DIRECTIONS -
Swap every "Smartec" in the entries below for "Hikvision", and write the lines out again with nothing else changed.

SOURCE MATERIAL -
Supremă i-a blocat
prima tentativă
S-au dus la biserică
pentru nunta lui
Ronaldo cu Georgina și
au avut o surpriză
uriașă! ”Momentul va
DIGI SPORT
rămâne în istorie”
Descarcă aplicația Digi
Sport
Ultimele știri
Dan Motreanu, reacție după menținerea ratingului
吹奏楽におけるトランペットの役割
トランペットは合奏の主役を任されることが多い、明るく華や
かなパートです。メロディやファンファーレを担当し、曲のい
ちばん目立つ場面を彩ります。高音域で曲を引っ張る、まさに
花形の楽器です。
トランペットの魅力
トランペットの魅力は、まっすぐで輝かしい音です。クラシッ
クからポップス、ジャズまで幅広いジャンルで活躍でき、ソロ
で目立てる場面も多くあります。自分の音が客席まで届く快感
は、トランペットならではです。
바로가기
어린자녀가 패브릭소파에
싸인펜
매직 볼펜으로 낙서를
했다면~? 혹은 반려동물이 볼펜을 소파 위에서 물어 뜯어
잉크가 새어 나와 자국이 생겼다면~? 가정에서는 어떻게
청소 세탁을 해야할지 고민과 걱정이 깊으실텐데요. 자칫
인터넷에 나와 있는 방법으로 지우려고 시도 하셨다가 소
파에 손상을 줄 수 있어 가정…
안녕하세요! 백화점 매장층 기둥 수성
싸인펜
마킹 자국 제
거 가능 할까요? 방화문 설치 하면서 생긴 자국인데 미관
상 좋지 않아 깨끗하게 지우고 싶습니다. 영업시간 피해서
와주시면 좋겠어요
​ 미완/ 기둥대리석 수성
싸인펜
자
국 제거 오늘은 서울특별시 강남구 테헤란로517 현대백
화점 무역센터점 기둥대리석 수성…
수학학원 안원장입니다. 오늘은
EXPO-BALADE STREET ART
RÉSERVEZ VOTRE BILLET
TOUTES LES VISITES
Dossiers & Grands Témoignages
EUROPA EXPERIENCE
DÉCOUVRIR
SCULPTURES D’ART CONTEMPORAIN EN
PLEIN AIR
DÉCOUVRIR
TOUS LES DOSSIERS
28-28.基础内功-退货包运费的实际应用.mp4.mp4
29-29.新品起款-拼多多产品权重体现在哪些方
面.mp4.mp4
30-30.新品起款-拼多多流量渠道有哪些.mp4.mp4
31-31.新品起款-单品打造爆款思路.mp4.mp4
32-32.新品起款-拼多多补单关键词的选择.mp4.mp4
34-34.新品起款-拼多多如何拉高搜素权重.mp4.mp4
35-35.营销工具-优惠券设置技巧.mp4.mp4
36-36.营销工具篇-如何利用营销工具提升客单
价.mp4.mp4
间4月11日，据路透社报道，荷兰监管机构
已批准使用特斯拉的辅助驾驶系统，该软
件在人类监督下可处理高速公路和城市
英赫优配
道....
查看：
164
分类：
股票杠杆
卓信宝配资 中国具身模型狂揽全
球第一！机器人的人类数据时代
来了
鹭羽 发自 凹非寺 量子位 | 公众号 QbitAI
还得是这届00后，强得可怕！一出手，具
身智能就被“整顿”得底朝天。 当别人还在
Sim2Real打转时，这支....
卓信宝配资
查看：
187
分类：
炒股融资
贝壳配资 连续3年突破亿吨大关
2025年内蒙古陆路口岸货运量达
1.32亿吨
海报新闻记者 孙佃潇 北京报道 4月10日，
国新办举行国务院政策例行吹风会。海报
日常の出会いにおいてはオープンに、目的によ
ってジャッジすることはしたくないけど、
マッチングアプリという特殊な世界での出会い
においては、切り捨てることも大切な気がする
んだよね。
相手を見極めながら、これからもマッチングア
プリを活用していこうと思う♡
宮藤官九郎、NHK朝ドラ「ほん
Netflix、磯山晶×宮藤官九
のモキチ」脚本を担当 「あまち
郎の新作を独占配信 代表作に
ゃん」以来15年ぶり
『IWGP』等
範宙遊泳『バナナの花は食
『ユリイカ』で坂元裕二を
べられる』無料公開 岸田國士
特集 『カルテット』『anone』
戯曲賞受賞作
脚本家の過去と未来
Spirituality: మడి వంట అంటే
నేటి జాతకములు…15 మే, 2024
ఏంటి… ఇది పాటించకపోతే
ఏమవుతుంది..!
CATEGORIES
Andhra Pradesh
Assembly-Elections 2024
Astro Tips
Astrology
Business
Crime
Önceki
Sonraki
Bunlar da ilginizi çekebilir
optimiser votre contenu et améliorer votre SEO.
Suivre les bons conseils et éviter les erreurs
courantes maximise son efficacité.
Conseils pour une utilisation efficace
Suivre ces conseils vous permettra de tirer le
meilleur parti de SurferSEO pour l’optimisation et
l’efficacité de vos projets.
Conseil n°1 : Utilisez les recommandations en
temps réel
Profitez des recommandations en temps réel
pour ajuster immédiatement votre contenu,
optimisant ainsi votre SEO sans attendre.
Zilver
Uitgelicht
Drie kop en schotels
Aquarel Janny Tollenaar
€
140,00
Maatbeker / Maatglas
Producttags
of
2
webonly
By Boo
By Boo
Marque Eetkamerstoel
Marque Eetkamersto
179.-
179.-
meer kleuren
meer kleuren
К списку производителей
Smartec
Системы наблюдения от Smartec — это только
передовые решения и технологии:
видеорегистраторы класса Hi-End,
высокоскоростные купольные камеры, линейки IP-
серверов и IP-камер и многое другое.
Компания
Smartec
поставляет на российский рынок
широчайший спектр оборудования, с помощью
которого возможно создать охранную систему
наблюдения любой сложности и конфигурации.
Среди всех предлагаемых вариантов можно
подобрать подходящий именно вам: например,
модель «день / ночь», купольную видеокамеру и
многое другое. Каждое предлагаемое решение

RESPONSE TO THE EXERCISE -
Supremă i-a blocat
prima tentativă
S-au dus la biserică
pentru nunta lui
Ronaldo cu Georgina și
au avut o surpriză
uriașă! ”Momentul va
DIGI SPORT
rămâne în istorie”
Descarcă aplicația Digi
Sport
Ultimele știri
Dan Motreanu, reacție după menținerea ratingului
吹奏楽におけるトランペットの役割
トランペットは合奏の主役を任されることが多い、明るく華や
かなパートです。メロディやファンファーレを担当し、曲のい
ちばん目立つ場面を彩ります。高音域で曲を引っ張る、まさに
花形の楽器です。
トランペットの魅力
トランペットの魅力は、まっすぐで輝かしい音です。クラシッ
クからポップス、ジャズまで幅広いジャンルで活躍でき、ソロ
で目立てる場面も多くあります。自分の音が客席まで届く快感
は、トランペットならではです。
바로가기
어린자녀가 패브릭소파에
싸인펜
매직 볼펜으로 낙서를
했다면~? 혹은 반려동물이 볼펜을 소파 위에서 물어 뜯어
잉크가 새어 나와 자국이 생겼다면~? 가정에서는 어떻게
청소 세탁을 해야할지 고민과 걱정이 깊으실텐데요. 자칫
인터넷에 나와 있는 방법으로 지우려고 시도 하셨다가 소
파에 손상을 줄 수 있어 가정…
안녕하세요! 백화점 매장층 기둥 수성
싸인펜
마킹 자국 제
거 가능 할까요? 방화문 설치 하면서 생긴 자국인데 미관
상 좋지 않아 깨끗하게 지우고 싶습니다. 영업시간 피해서
와주시면 좋겠어요
​ 미완/ 기둥대리석 수성
싸인펜
자
국 제거 오늘은 서울특별시 강남구 테헤란로517 현대백
화점 무역센터점 기둥대리석 수성…
수학학원 안원장입니다. 오늘은
EXPO-BALADE STREET ART
RÉSERVEZ VOTRE BILLET
TOUTES LES VISITES
Dossiers & Grands Témoignages
EUROPA EXPERIENCE
DÉCOUVRIR
SCULPTURES D’ART CONTEMPORAIN EN
PLEIN AIR
DÉCOUVRIR
TOUS LES DOSSIERS
28-28.基础内功-退货包运费的实际应用.mp4.mp4
29-29.新品起款-拼多多产品权重体现在哪些方
面.mp4.mp4
30-30.新品起款-拼多多流量渠道有哪些.mp4.mp4
31-31.新品起款-单品打造爆款思路.mp4.mp4
32-32.新品起款-拼多多补单关键词的选择.mp4.mp4
34-34.新品起款-拼多多如何拉高搜素权重.mp4.mp4
35-35.营销工具-优惠券设置技巧.mp4.mp4
36-36.营销工具篇-如何利用营销工具提升客单
价.mp4.mp4
间4月11日，据路透社报道，荷兰监管机构
已批准使用特斯拉的辅助驾驶系统，该软
件在人类监督下可处理高速公路和城市
英赫优配
道....
查看：
164
分类：
股票杠杆
卓信宝配资 中国具身模型狂揽全
球第一！机器人的人类数据时代
来了
鹭羽 发自 凹非寺 量子位 | 公众号 QbitAI
还得是这届00后，强得可怕！一出手，具
身智能就被“整顿”得底朝天。 当别人还在
Sim2Real打转时，这支....
卓信宝配资
查看：
187
分类：
炒股融资
贝壳配资 连续3年突破亿吨大关
2025年内蒙古陆路口岸货运量达
1.32亿吨
海报新闻记者 孙佃潇 北京报道 4月10日，
国新办举行国务院政策例行吹风会。海报
日常の出会いにおいてはオープンに、目的によ
ってジャッジすることはしたくないけど、
マッチングアプリという特殊な世界での出会い
においては、切り捨てることも大切な気がする
んだよね。
相手を見極めながら、これからもマッチングア
プリを活用していこうと思う♡
宮藤官九郎、NHK朝ドラ「ほん
Netflix、磯山晶×宮藤官九
のモキチ」脚本を担当 「あまち
郎の新作を独占配信 代表作に
ゃん」以来15年ぶり
『IWGP』等
範宙遊泳『バナナの花は食
『ユリイカ』で坂元裕二を
べられる』無料公開 岸田國士
特集 『カルテット』『anone』
戯曲賞受賞作
脚本家の過去と未来
Spirituality: మడి వంట అంటే
నేటి జాతకములు…15 మే, 2024
ఏంటి… ఇది పాటించకపోతే
ఏమవుతుంది..!
CATEGORIES
Andhra Pradesh
Assembly-Elections 2024
Astro Tips
Astrology
Business
Crime
Önceki
Sonraki
Bunlar da ilginizi çekebilir
optimiser votre contenu et améliorer votre SEO.
Suivre les bons conseils et éviter les erreurs
courantes maximise son efficacité.
Conseils pour une utilisation efficace
Suivre ces conseils vous permettra de tirer le
meilleur parti de SurferSEO pour l’optimisation et
l’efficacité de vos projets.
Conseil n°1 : Utilisez les recommandations en
temps réel
Profitez des recommandations en temps réel
pour ajuster immédiatement votre contenu,
optimisant ainsi votre SEO sans attendre.
Zilver
Uitgelicht
Drie kop en schotels
Aquarel Janny Tollenaar
€
140,00
Maatbeker / Maatglas
Producttags
of
2
webonly
By Boo
By Boo
Marque Eetkamerstoel
Marque Eetkamersto
179.-
179.-
meer kleuren
meer kleuren
К списку производителей
Hikvision
Системы наблюдения от Hikvision — это только
передовые решения и технологии:
видеорегистраторы класса Hi-End,
высокоскоростные купольные камеры, линейки IP-
серверов и IP-камер и многое другое.
Компания
Hikvision
поставляет на российский рынок
широчайший спектр оборудования, с помощью
которого возможно создать охранную систему
наблюдения любой сложности и конфигурации.
Среди всех предлагаемых вариантов можно
подобрать подходящий именно вам: например,
модель «день / ночь», купольную видеокамеру и
многое другое. Каждое предлагаемое решение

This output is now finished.